Return nothing but the lines from the one with "Abrir na Creality Cloud" through the one with "genannt, keine" in the data below, word for word and without pictures.

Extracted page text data
Start of Block

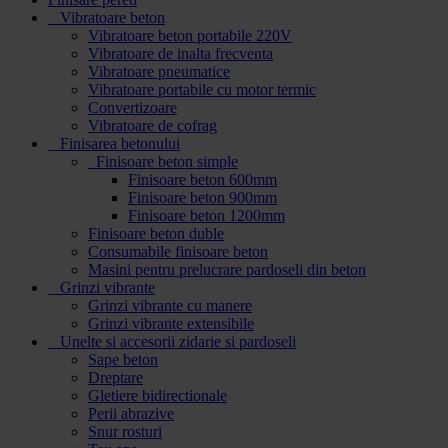
Vibratoare beton
Vibratoare beton portabile 220V
Vibratoare de inalta frecventa
Vibratoare pneumatice
Vibratoare portabile cu motor termic
Convertizoare
Vibratoare de cofrag
Finisarea betonului
Finisoare beton simple
Finisoare beton 600mm
Finisoare beton 900mm
Finisoare beton 1200mm
Finisoare beton duble
Consumabile finisoare beton
Masini pentru prelucrare pardoseli din beton
Grinzi vibrante
Grinzi vibrante cu manere
Grinzi vibrante extensibile
Unelte si accesorii zidarie si pardoseli
Sape beton
Dreptare
Gletiere bidirectionale
Perii abrazive
Snur rosturi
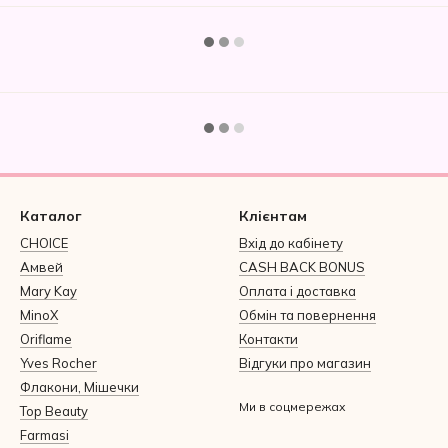
Каталог
Клієнтам
CHOICE
Вхід до кабінету
Амвей
CASH BACK BONUS
Mary Kay
Оплата і доставка
MinoX
Обмін та повернення
Oriflame
Контакти
Yves Rocher
Відгуки про магазин
Флакони, Мішечки
Ми в соцмережах
Top Beauty
Farmasi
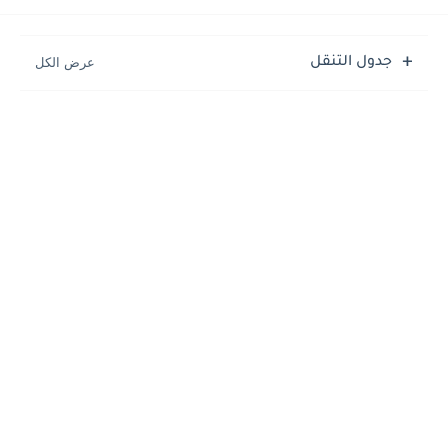
جدول التنقل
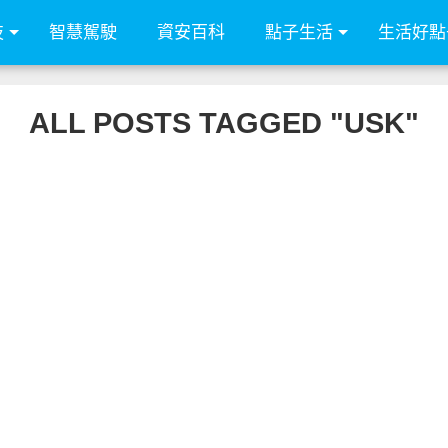
技
智慧駕駛
資安百科
點子生活
生活好點
ALL POSTS TAGGED "USK"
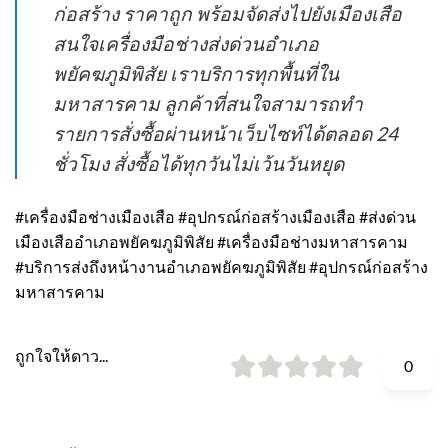
ก่อสร้าง ราคาถูก พร้อมจัดส่งไปยังเมืองเสือ
สนใจเครื่องมือช่างส่งด่วนอำเภอ
พยัคฆภูมิพิสัย เราบริการทุกพื้นที่ใน
มหาสารคาม ลูกค้าที่สนใจสามารถทำ
รายการสั่งซื้อผ่านหน้าเว็บไซท์ได้ตลอด 24
ชั่วโมง สั่งซื้อได้ทุกวันไม่เว้นวันหยุด
#เครื่องมือช่างเมืองเสือ #อุปกรณ์ก่อสร้างเมืองเสือ #ส่งด่วน
เมืองเสืออำเภอพยัคฆภูมิพิสัย #เครื่องมือช่างมหาสารคาม
#บริการส่งถึงหน้างานอำเภอพยัคฆภูมิพิสัย #อุปกรณ์ก่อสร้าง
มหาสารคาม
ถูกใจให้ดาว...
0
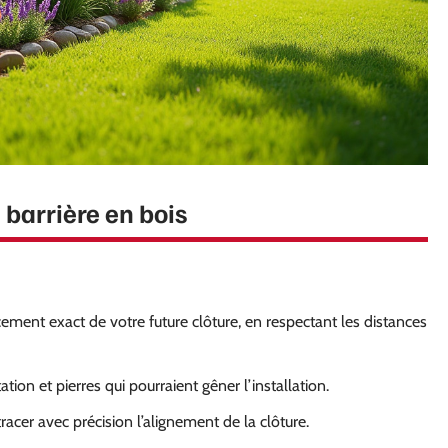
 barrière en bois
nt exact de votre future clôture, en respectant les distances
tion et pierres qui pourraient gêner l’installation.
racer avec précision l’alignement de la clôture.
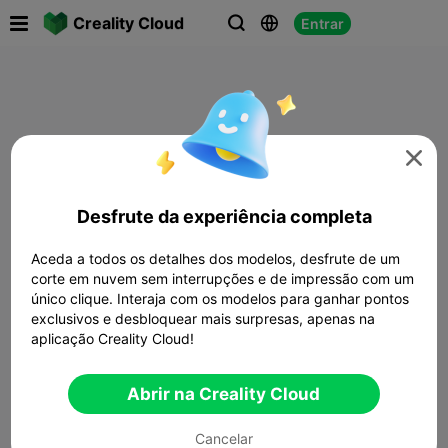

Creality Cloud
Entrar




Desfrute da experiência completa
Aceda a todos os detalhes dos modelos, desfrute de um
corte em nuvem sem interrupções e de impressão com um
único clique. Interaja com os modelos para ganhar pontos
exclusivos e desbloquear mais surpresas, apenas na
aplicação Creality Cloud!
Abrir na Creality Cloud
Cancelar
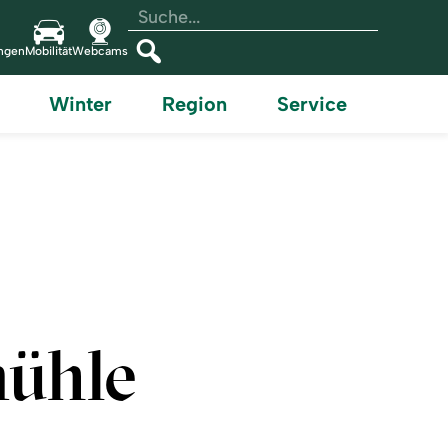
Volltextsuche
Suchtext
einfügen
ungen
Mobilität
Webcams
Suchen
Winter
Region
Service
ühle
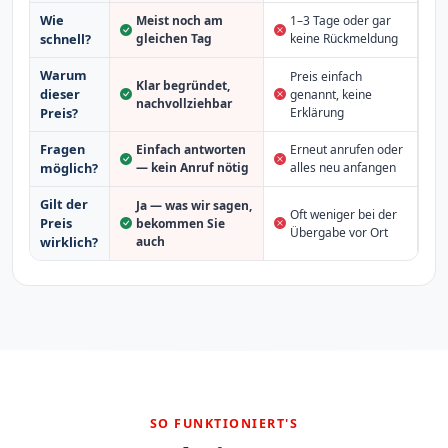
Wie
Meist noch am
1–3 Tage oder gar
schnell?
gleichen Tag
keine Rückmeldung
Warum
Preis einfach
Klar begründet,
dieser
genannt, keine
nachvollziehbar
Erklärung
Preis?
Fragen
Einfach antworten
Erneut anrufen oder
möglich?
— kein Anruf nötig
alles neu anfangen
Gilt der
Ja — was wir sagen,
Oft weniger bei der
Preis
bekommen Sie
Übergabe vor Ort
auch
wirklich?
SO FUNKTIONIERT'S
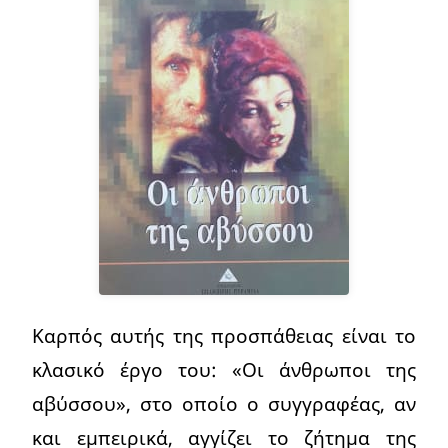
Καρπός αυτής της προσπάθειας είναι το
κλασικό έργο του: «Οι άνθρωποι της
αβύσσου», στο οποίο ο συγγραφέας, αν
και εμπειρικά, αγγίζει το ζήτημα της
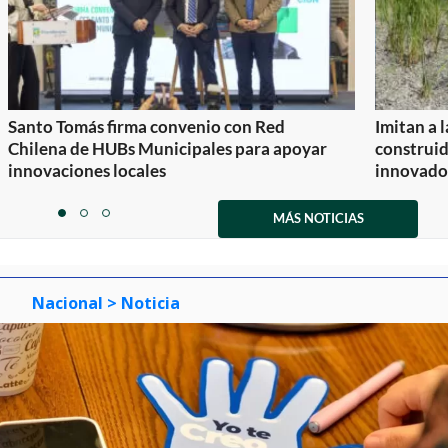
Santo Tomás firma convenio con Red
Imitan a 
Chilena de HUBs Municipales para apoyar
construi
innovaciones locales
innovador
Item
1
MÁS NOTICIAS
item
item
item
of
0
1
2
3
Nacional
> Noticia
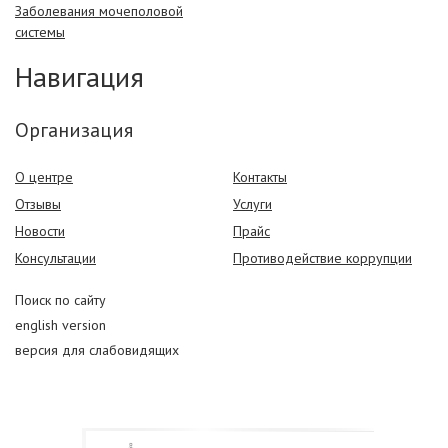
Заболевания мочеполовой
системы
Навигация
Организация
О центре
Контакты
Отзывы
Услуги
Новости
Прайс
Консультации
Противодействие коррупции
Поиск по сайту
english version
версия для слабовидящих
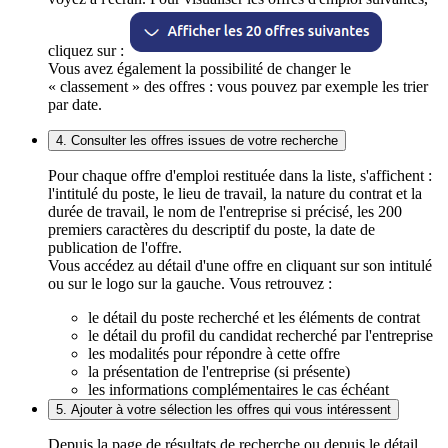
cliquez sur :
Vous avez également la possibilité de changer le
« classement » des offres : vous pouvez par exemple les trier
par date.
4. Consulter les offres issues de votre recherche
Pour chaque offre d'emploi restituée dans la liste, s'affichent :
l'intitulé du poste, le lieu de travail, la nature du contrat et la
durée de travail, le nom de l'entreprise si précisé, les 200
premiers caractères du descriptif du poste, la date de
publication de l'offre.
Vous accédez au détail d'une offre en cliquant sur son intitulé
ou sur le logo sur la gauche. Vous retrouvez :
le détail du poste recherché et les éléments de contrat
le détail du profil du candidat recherché par l'entreprise
les modalités pour répondre à cette offre
la présentation de l'entreprise (si présente)
les informations complémentaires le cas échéant
5. Ajouter à votre sélection les offres qui vous intéressent
Depuis la page de résultats de recherche ou depuis le détail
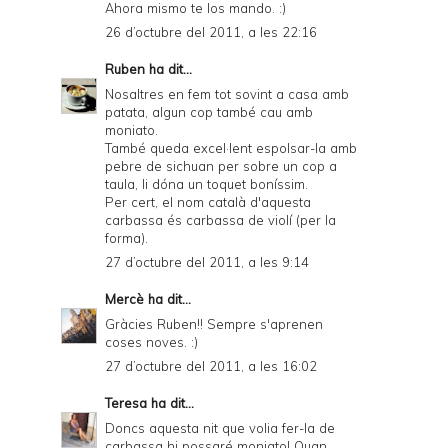
Ahora mismo te los mando. :)
26 d’octubre del 2011, a les 22:16
Ruben
ha dit...
Nosaltres en fem tot sovint a casa amb
patata, algun cop també cau amb
moniato.
També queda excel·lent espolsar-la amb
pebre de sichuan per sobre un cop a
taula, li dóna un toquet boníssim.
Per cert, el nom català d'aquesta
carbassa és carbassa de violí (per la
forma).
27 d’octubre del 2011, a les 9:14
Mercè
ha dit...
Gràcies Ruben!! Sempre s'aprenen
coses noves. :)
27 d’octubre del 2011, a les 16:02
Teresa
ha dit...
Doncs aquesta nit que volia fer-la de
carbassa hi possaré moniato! Quan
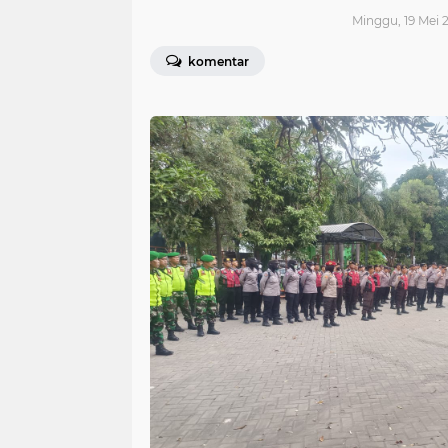
Minggu, 19 Mei 2
komentar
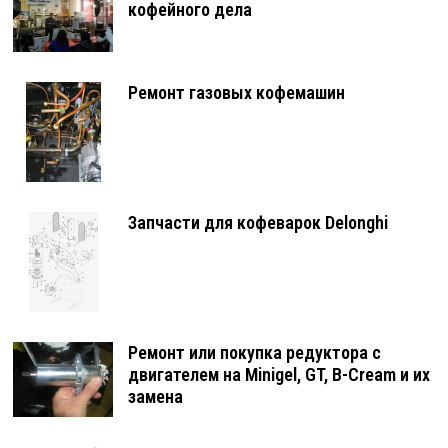
кофейного дела
Ремонт газовых кофемашин
Запчасти для кофеварок Delonghi
Ремонт или покупка редуктора с
двигателем на Minigel, GT, B-Cream и их
замена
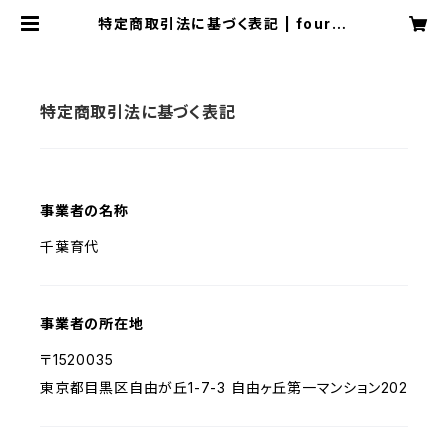
特定商取引法に基づく表記 | four-d
imensional moon original art
shop
特定商取引法に基づく表記
事業者の名称
千葉育代
事業者の所在地
〒1520035
東京都目黒区自由が丘1-7-3 自由ヶ丘第一マンション202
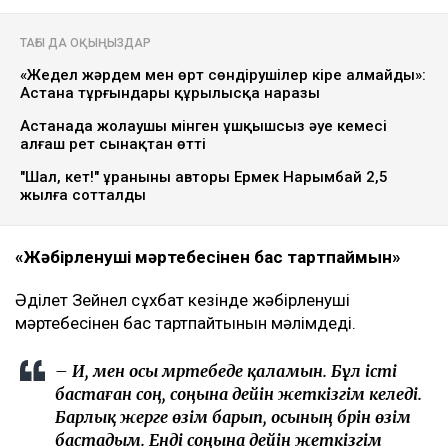
ТАҒЫ ДА ОҚЫҢЫЗДАР
«Жедел жәрдем мен өрт сөндірушілер кіре алмайды»:
Астана тұрғындары құрылысқа наразы
Астанада жолаушы мінген ұшқышсыз әуе кемесі
алғаш рет сынақтан өтті
"Шал, кет!" ұранының авторы Ермек Нарымбай 2,5
жылға сотталды
«Жәбірленуші мәртебесінен бас тартпаймын»
Әділет Зейнел сұхбат кезінде жәбірленуші
мәртебесінен бас тартпайтынын мәлімдеді.
– Иә, мен осы мәртебеде қаламын. Бұл істі
бастаған соң, соңына дейін жеткізгім келеді.
Барлық жерге өзім барып, осының бәрін өзім
бастадым. Енді соңына дейін жеткізгім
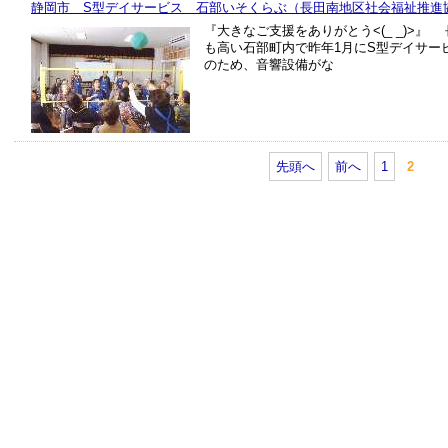
静岡市 S型デイサービス 石部いそくらぶ（長田南地区社会福祉推進
『大きなご支援をありがとう<(_ _)>
も高い石部町内で昨年1月にS型デイサー
のため、音響設備がな
先頭へ
前へ
1
2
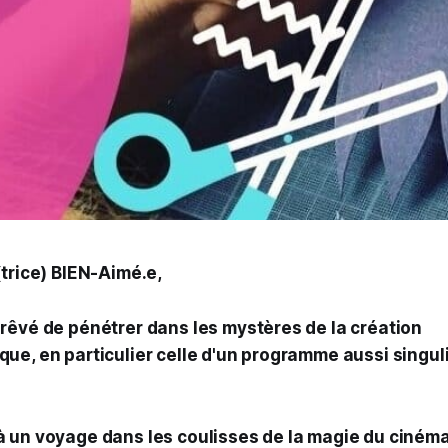
(trice) BIEN-Aimé.e,
rêvé de pénétrer dans les mystères de la création
ue, en particulier celle d'un programme aussi singuli
 un voyage dans les coulisses de la magie du ciném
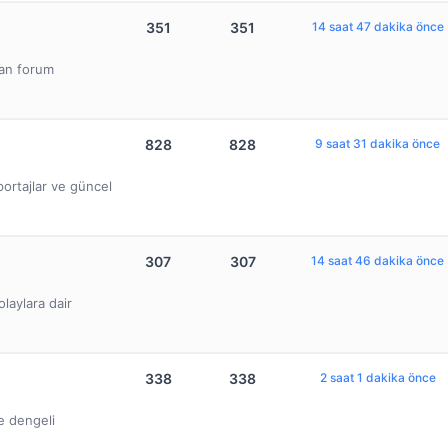
351
351
14 saat 47 dakika önce
lan forum
828
828
9 saat 31 dakika önce
ortajlar ve güncel
307
307
14 saat 46 dakika önce
olaylara dair
338
338
2 saat 1 dakika önce
ve dengeli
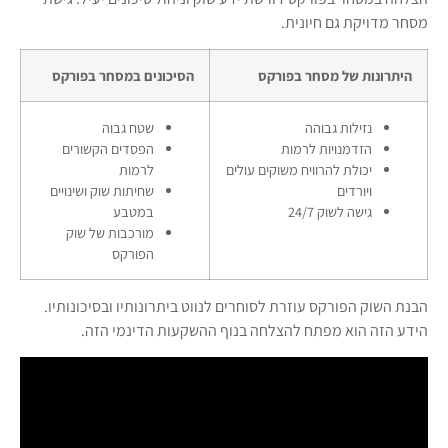
מסחר מדויקת גם חיונית.
היתרונות של מסחר בפורקס
הסיכונים במסחר בפורקס
נזילות גבוהה
שטח גבוה
הזדמנויות לרמות
הפסדים הקשורים
יכולת להרוויח משוקים עולים
לרמות
ויורדים
שחיתות שוק ושינויים
גישה לשוק 24/7
במטבע
מורכבות של שוק
הפורקס
הבנת השוק הפורקס עוזרת לסוחרים לנווט ביתרונותיו ובסיכונותיו.
הידע הזה הוא מפתח להצלחה בנוף ההשקעות הדינמי הזה.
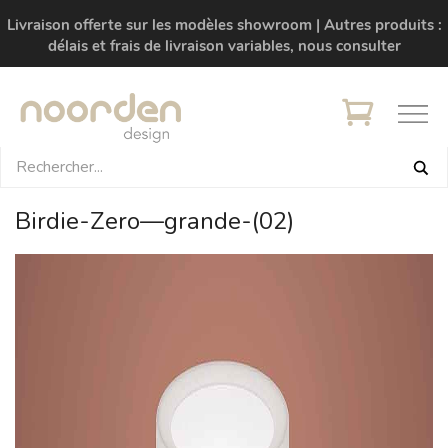
Livraison offerte sur les modèles showroom | Autres produits :
délais et frais de livraison variables, nous consulter
Birdie-Zero—grande-(02)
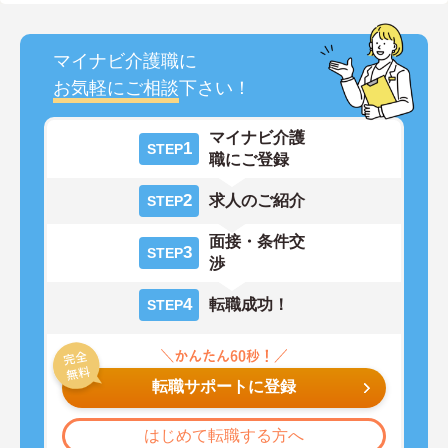
マイナビ介護職に
お気軽にご相談
下さい！
マイナビ介護
1
STEP
職にご登録
2
求人のご紹介
STEP
面接・条件交
3
STEP
渉
4
転職成功！
STEP
転職サポートに登録
はじめて転職する方へ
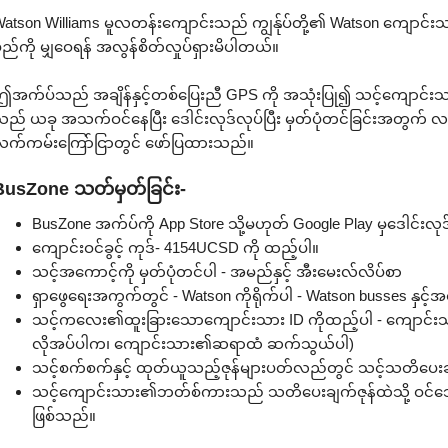
atson Williams မူလတန်းကျောင်းသည် ကျွန်ုပ်တို့၏ Watson ကျောင်
ည်ကို မျှဝေရန် အလွန်စိတ်လှုပ်ရှားမိပါတယ်။
အက်ပ်သည် အချိန်နှင့်တစ်ပြေးညီ GPS ကို အသုံးပြု၍ သင့်ကျောင်း
ည် ယခု အသက်ဝင်နေပြီး ဒေါင်းလုဒ်လုပ်ပြီး မှတ်ပုံတင်ခြင်းအတွက် လမ
က်ကမ်းကြော်ငြာတွင် ဖော်ပြထားသည်။
BusZone သတ်မှတ်ခြင်း-
BusZone အက်ပ်ကို App Store သို့မဟုတ် Google Play မှဒေါင်းလုဒ
ကျောင်းဝင်ခွင့် ကုဒ်- 4154UCSD ကို ထည့်ပါ။
သင့်အကောင့်ကို မှတ်ပုံတင်ပါ - အမည်နှင့် အီးမေးလ်လိပ်စာ
ရှာဖွေရေးအကွက်တွင် - Watson ကိုရိုက်ပါ - Watson busses နှင့်
သင့်ကလေး၏ထူးခြားသောကျောင်းသား ID ကိုထည့်ပါ - ကျောင်း
လိုအပ်ပါက၊ ကျောင်းသား၏ဆရာထံ ဆက်သွယ်ပါ)
သင့်စက်စက်နှင့် ထုတ်ယူသည့်ဇုန်များပတ်လည်တွင် သင့်သတိပေးချက
သင့်ကျောင်းသား၏ဘတ်စ်ကားသည် သတိပေးချက်ဇုန်ထဲသို့ ဝင်သ
ဖြစ်သည်။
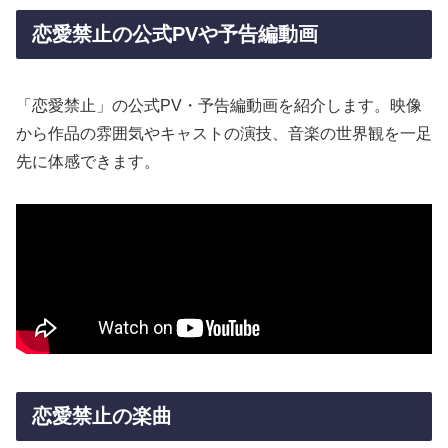
恋愛禁止の公式PVや予告編動画
「恋愛禁止」の公式PV・予告編動画を紹介します。映像
から作品の雰囲気やキャストの演技、音楽の世界観を一足
先に体感できます。
恋愛禁止の楽曲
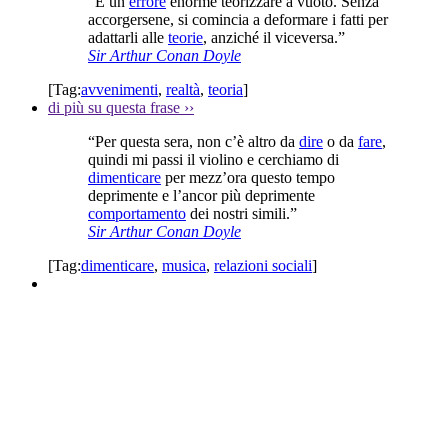
“È un
errore
enorme teorizzare a vuoto. Senza
accorgersene, si comincia a deformare i fatti per
adattarli alle
teorie
, anziché il viceversa.”
Sir Arthur Conan Doyle
[Tag:
avvenimenti
,
realtà
,
teoria
]
di più su questa frase
››
“Per questa sera, non c’è altro da
dire
o da
fare
,
quindi mi passi il violino e cerchiamo di
dimenticare
per mezz’ora questo tempo
deprimente e l’ancor più deprimente
comportamento
dei nostri simili.”
Sir Arthur Conan Doyle
[Tag:
dimenticare
,
musica
,
relazioni sociali
]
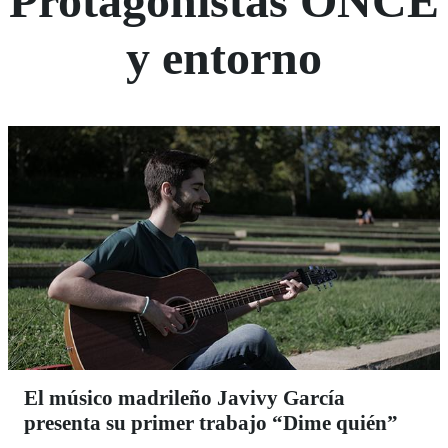
Protagonistas ONCE
y entorno
El músico madrileño Javivy García
presenta su primer trabajo “Dime quién”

End of Block

OUTPUT BELOW
Abrir na Creality Cloud
Cancelar
Volltextsuche
Suchtext
einfügen
ungen
Mobilität
Webcams
Suchen
Winter
Region
Service
ühle
Wie
Meist noch am
1–3 Tage oder gar
schnell?
gleichen Tag
keine Rückmeldung
Warum
Preis einfach
Klar begründet,
dieser
genannt, keine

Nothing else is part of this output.